# [Task directions]
In the records, find each line where "exhibits" occurs, and copy it.

# [Records for the exercise]

════════

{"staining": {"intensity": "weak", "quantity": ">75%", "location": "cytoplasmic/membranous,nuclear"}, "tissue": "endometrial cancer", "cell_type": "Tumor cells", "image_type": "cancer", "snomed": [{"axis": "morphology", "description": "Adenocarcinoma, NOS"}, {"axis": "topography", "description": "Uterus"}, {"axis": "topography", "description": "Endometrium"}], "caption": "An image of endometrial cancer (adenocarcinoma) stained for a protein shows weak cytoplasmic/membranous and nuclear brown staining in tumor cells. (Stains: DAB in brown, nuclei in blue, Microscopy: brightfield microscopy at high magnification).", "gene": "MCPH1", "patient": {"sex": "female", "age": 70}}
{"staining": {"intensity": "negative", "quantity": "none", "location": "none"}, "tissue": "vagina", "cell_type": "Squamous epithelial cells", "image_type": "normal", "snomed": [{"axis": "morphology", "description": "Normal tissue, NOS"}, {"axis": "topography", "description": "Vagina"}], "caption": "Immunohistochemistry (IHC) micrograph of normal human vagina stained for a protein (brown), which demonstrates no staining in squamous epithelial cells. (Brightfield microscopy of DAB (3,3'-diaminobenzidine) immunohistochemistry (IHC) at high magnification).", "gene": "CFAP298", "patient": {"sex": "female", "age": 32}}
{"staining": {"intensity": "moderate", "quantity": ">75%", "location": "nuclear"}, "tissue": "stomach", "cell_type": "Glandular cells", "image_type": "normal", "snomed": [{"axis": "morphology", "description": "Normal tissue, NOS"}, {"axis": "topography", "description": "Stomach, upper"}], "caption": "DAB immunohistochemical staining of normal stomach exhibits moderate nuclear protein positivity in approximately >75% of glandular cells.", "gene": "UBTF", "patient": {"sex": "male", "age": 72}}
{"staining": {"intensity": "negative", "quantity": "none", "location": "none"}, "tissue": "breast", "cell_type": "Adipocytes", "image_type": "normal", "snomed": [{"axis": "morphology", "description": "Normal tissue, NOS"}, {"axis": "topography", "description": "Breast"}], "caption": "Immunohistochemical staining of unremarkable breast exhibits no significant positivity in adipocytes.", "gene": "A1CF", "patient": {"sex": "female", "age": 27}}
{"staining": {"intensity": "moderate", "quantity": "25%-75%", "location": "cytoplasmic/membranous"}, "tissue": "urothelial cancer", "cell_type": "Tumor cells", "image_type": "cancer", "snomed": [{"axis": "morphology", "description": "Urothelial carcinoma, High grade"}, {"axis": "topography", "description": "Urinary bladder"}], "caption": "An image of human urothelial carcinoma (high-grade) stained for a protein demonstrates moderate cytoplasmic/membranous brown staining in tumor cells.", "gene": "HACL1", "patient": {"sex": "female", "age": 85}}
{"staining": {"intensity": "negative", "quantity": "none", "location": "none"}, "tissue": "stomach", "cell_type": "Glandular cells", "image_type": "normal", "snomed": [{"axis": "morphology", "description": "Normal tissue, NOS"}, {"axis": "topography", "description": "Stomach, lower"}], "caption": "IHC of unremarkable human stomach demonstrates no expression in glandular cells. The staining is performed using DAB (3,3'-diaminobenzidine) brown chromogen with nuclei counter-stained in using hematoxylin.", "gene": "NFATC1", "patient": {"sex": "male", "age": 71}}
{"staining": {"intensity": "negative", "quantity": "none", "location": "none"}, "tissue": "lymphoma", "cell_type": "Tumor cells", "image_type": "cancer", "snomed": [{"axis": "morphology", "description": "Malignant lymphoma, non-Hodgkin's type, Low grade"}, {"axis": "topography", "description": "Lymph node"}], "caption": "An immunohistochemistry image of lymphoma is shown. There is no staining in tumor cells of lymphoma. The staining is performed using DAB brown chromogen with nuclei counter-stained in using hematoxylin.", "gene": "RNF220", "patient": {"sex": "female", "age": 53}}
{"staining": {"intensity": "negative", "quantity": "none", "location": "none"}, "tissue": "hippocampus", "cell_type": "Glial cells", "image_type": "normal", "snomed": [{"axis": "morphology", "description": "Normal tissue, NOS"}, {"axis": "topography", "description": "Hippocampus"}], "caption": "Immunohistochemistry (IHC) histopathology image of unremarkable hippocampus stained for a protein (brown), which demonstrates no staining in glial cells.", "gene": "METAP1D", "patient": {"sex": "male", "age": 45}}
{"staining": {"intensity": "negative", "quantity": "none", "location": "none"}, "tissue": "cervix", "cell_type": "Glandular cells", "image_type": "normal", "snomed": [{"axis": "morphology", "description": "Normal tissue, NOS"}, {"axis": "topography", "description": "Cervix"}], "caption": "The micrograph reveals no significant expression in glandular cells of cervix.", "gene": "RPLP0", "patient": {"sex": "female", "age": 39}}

════════

# [Result of this task]
{"staining": {"intensity": "moderate", "quantity": ">75%", "location": "nuclear"}, "tissue": "stomach", "cell_type": "Glandular cells", "image_type": "normal", "snomed": [{"axis": "morphology", "description": "Normal tissue, NOS"}, {"axis": "topography", "description": "Stomach, upper"}], "caption": "DAB immunohistochemical staining of normal stomach exhibits moderate nuclear protein positivity in approximately >75% of glandular cells.", "gene": "UBTF", "patient": {"sex": "male", "age": 72}}
{"staining": {"intensity": "negative", "quantity": "none", "location": "none"}, "tissue": "breast", "cell_type": "Adipocytes", "image_type": "normal", "snomed": [{"axis": "morphology", "description": "Normal tissue, NOS"}, {"axis": "topography", "description": "Breast"}], "caption": "Immunohistochemical staining of unremarkable breast exhibits no significant positivity in adipocytes.", "gene": "A1CF", "patient": {"sex": "female", "age": 27}}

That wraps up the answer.